The Wall Street Journal reported this week that the late pedophile Jeffrey Epstein may have suggested to Bill Gates that he would expose an extramarital relationship if he didn’t reimburse him for a particular expense or perhaps some other provocation. Because I like trying to figure out the mechanics of what’s going on with crises I’m not involved with, the article prompted me to think about something I’ve been stewing over since Epstein’s 2019 death: What exactly was his business model? How did this nobody from nowhere — as most of us are — get the investment accounts of some of the great titans of industry and become so wealthy?

My first speculation was that perhaps Epstein hadn’t been that rich and that his opulence was a Gatsby-esque fraud. An investigative reporter close to the matter told me I was wrong and that Epstein was worth in excess of a half-billion dollars. I believe him.
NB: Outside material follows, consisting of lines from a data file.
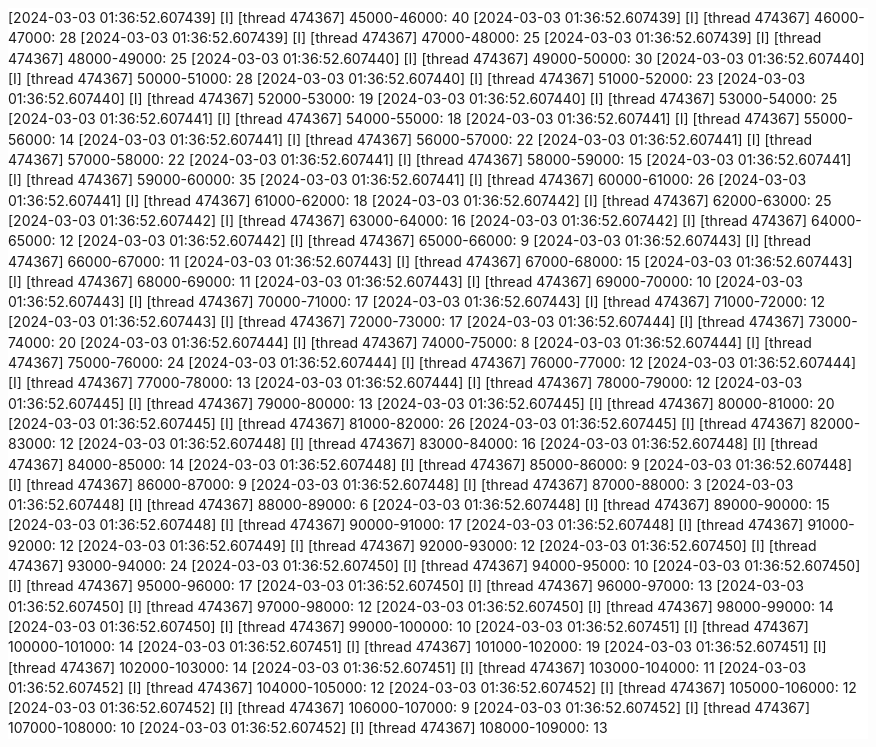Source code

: [2024-03-03 01:36:52.607439] [I] [thread 474367] 45000-46000: 40
[2024-03-03 01:36:52.607439] [I] [thread 474367] 46000-47000: 28
[2024-03-03 01:36:52.607439] [I] [thread 474367] 47000-48000: 25
[2024-03-03 01:36:52.607439] [I] [thread 474367] 48000-49000: 25
[2024-03-03 01:36:52.607440] [I] [thread 474367] 49000-50000: 30
[2024-03-03 01:36:52.607440] [I] [thread 474367] 50000-51000: 28
[2024-03-03 01:36:52.607440] [I] [thread 474367] 51000-52000: 23
[2024-03-03 01:36:52.607440] [I] [thread 474367] 52000-53000: 19
[2024-03-03 01:36:52.607440] [I] [thread 474367] 53000-54000: 25
[2024-03-03 01:36:52.607441] [I] [thread 474367] 54000-55000: 18
[2024-03-03 01:36:52.607441] [I] [thread 474367] 55000-56000: 14
[2024-03-03 01:36:52.607441] [I] [thread 474367] 56000-57000: 22
[2024-03-03 01:36:52.607441] [I] [thread 474367] 57000-58000: 22
[2024-03-03 01:36:52.607441] [I] [thread 474367] 58000-59000: 15
[2024-03-03 01:36:52.607441] [I] [thread 474367] 59000-60000: 35
[2024-03-03 01:36:52.607441] [I] [thread 474367] 60000-61000: 26
[2024-03-03 01:36:52.607441] [I] [thread 474367] 61000-62000: 18
[2024-03-03 01:36:52.607442] [I] [thread 474367] 62000-63000: 25
[2024-03-03 01:36:52.607442] [I] [thread 474367] 63000-64000: 16
[2024-03-03 01:36:52.607442] [I] [thread 474367] 64000-65000: 12
[2024-03-03 01:36:52.607442] [I] [thread 474367] 65000-66000: 9
[2024-03-03 01:36:52.607443] [I] [thread 474367] 66000-67000: 11
[2024-03-03 01:36:52.607443] [I] [thread 474367] 67000-68000: 15
[2024-03-03 01:36:52.607443] [I] [thread 474367] 68000-69000: 11
[2024-03-03 01:36:52.607443] [I] [thread 474367] 69000-70000: 10
[2024-03-03 01:36:52.607443] [I] [thread 474367] 70000-71000: 17
[2024-03-03 01:36:52.607443] [I] [thread 474367] 71000-72000: 12
[2024-03-03 01:36:52.607443] [I] [thread 474367] 72000-73000: 17
[2024-03-03 01:36:52.607444] [I] [thread 474367] 73000-74000: 20
[2024-03-03 01:36:52.607444] [I] [thread 474367] 74000-75000: 8
[2024-03-03 01:36:52.607444] [I] [thread 474367] 75000-76000: 24
[2024-03-03 01:36:52.607444] [I] [thread 474367] 76000-77000: 12
[2024-03-03 01:36:52.607444] [I] [thread 474367] 77000-78000: 13
[2024-03-03 01:36:52.607444] [I] [thread 474367] 78000-79000: 12
[2024-03-03 01:36:52.607445] [I] [thread 474367] 79000-80000: 13
[2024-03-03 01:36:52.607445] [I] [thread 474367] 80000-81000: 20
[2024-03-03 01:36:52.607445] [I] [thread 474367] 81000-82000: 26
[2024-03-03 01:36:52.607445] [I] [thread 474367] 82000-83000: 12
[2024-03-03 01:36:52.607448] [I] [thread 474367] 83000-84000: 16
[2024-03-03 01:36:52.607448] [I] [thread 474367] 84000-85000: 14
[2024-03-03 01:36:52.607448] [I] [thread 474367] 85000-86000: 9
[2024-03-03 01:36:52.607448] [I] [thread 474367] 86000-87000: 9
[2024-03-03 01:36:52.607448] [I] [thread 474367] 87000-88000: 3
[2024-03-03 01:36:52.607448] [I] [thread 474367] 88000-89000: 6
[2024-03-03 01:36:52.607448] [I] [thread 474367] 89000-90000: 15
[2024-03-03 01:36:52.607448] [I] [thread 474367] 90000-91000: 17
[2024-03-03 01:36:52.607448] [I] [thread 474367] 91000-92000: 12
[2024-03-03 01:36:52.607449] [I] [thread 474367] 92000-93000: 12
[2024-03-03 01:36:52.607450] [I] [thread 474367] 93000-94000: 24
[2024-03-03 01:36:52.607450] [I] [thread 474367] 94000-95000: 10
[2024-03-03 01:36:52.607450] [I] [thread 474367] 95000-96000: 17
[2024-03-03 01:36:52.607450] [I] [thread 474367] 96000-97000: 13
[2024-03-03 01:36:52.607450] [I] [thread 474367] 97000-98000: 12
[2024-03-03 01:36:52.607450] [I] [thread 474367] 98000-99000: 14
[2024-03-03 01:36:52.607450] [I] [thread 474367] 99000-100000: 10
[2024-03-03 01:36:52.607451] [I] [thread 474367] 100000-101000: 14
[2024-03-03 01:36:52.607451] [I] [thread 474367] 101000-102000: 19
[2024-03-03 01:36:52.607451] [I] [thread 474367] 102000-103000: 14
[2024-03-03 01:36:52.607451] [I] [thread 474367] 103000-104000: 11
[2024-03-03 01:36:52.607452] [I] [thread 474367] 104000-105000: 12
[2024-03-03 01:36:52.607452] [I] [thread 474367] 105000-106000: 12
[2024-03-03 01:36:52.607452] [I] [thread 474367] 106000-107000: 9
[2024-03-03 01:36:52.607452] [I] [thread 474367] 107000-108000: 10
[2024-03-03 01:36:52.607452] [I] [thread 474367] 108000-109000: 13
It’s possible, of course, to start with nothing and get that rich, but it’s improbable. At the very least, such successful people usually have an outstanding education. Epstein did not.

A few other people in Epstein’s broader orbit told me he was an excellent investor and, most of all, “very charming.” There are lots of good investors, I thought, and plenty of charming operators, so why him? What was his unique offering?

I am not a big money player, but if I came into a fortune, I can’t imagine Epstein would be the guy I chose to invest it. I’d go to a college friend with an MBA who would connect me with investors with a more discernable history and pedigree. Yet multibillionaires and famous men chose him.

Here’s my theory: Epstein’s business model may have comprised procurement (of women) and soft blackmail. Under this construct, a titan would go to his townhouse. He’d have an assignation with someone he met there. A few weeks later, Epstein would call the titan and ask for an introduction to a potential client, perhaps a hedge fund. The titan would think, “Damn, Epstein knows what I’ve been doing in his townhouse because he arranged for the, er, happenstance. I don’t need any trouble. I’ll make the introduction and maybe give him some of my accounts to manage.”

This pattern goes on for years, decades. It snowballs. Epstein gets rich. And here’s the thing: contrary to overwrought conspiracy theories, he wouldn’t have to keep videotapes of trysts. In fact, something so ham-fisted could backfire. Being sensitive to what Epstein knew — and what he could do with it — would be enough for titans to lose sleep, throw him business, come to his parties, and make introductions. Epstein would never have to utter a single threat (he was too smooth for that). He just had to keep procuring and incrementally asking for more.

Deftness has more power than a sledgehammer. Bernie Madoff used this approach, too. He never held a gun to anyone’s head. He just softly appeared to reject new clients. Feeling inadequate, they upped their investment allotment so Madoff would accept them into his rarified world. By taking investors’ money, he made them players and insiders.

The Journal article validates that my concept of Epstein’s scheme is plausible. Gates claims never to have given Epstein a penny, which is likely accurate. Gates’s very appearance in Epstein’s orbit may have been enough to satisfy the schemer. After all, here we are years later, talking about Gates and Epstein in the same breath, which is what Epstein would have wanted — even if it misrepresents the two men’s relationship.

While we’re on conspiracies, let me throw cold water on one. I think Epstein killed himself. I’ve worked with people who have gone from Mount Olympus to the gutter. Guess what? They’re often suicidal. It’s possible for monsters to be depressed, as Epstein surely was.

Furthermore, just because motivated parties may have wanted him dead doesn’t mean they would have taken the risk to murder him. Big shots make calculations like that. Do you know how many things could have gone wrong with such an operation? It’s not like show business where Breaking Bad’s Mike Ehrmantraut slips into a hospital, injects the bad guy with a fatal poison, and sneaks out without a single witness or camera seeing anything. Plus, he and everybody in his chain remain quiet forever. It would be much cheaper and less risky to throw lawyers and flacks at it.

If anything amazes me after four decades in this business, it is how people conflate the human capacity for terrible behavior with a superhuman ability for magic. If you think conspiracies are so easy, try to pull one off. The beauty of Epstein’s likely modus operandi is that it required no magic: Just a good handle on the nature of men, financial prospecting and some social skills.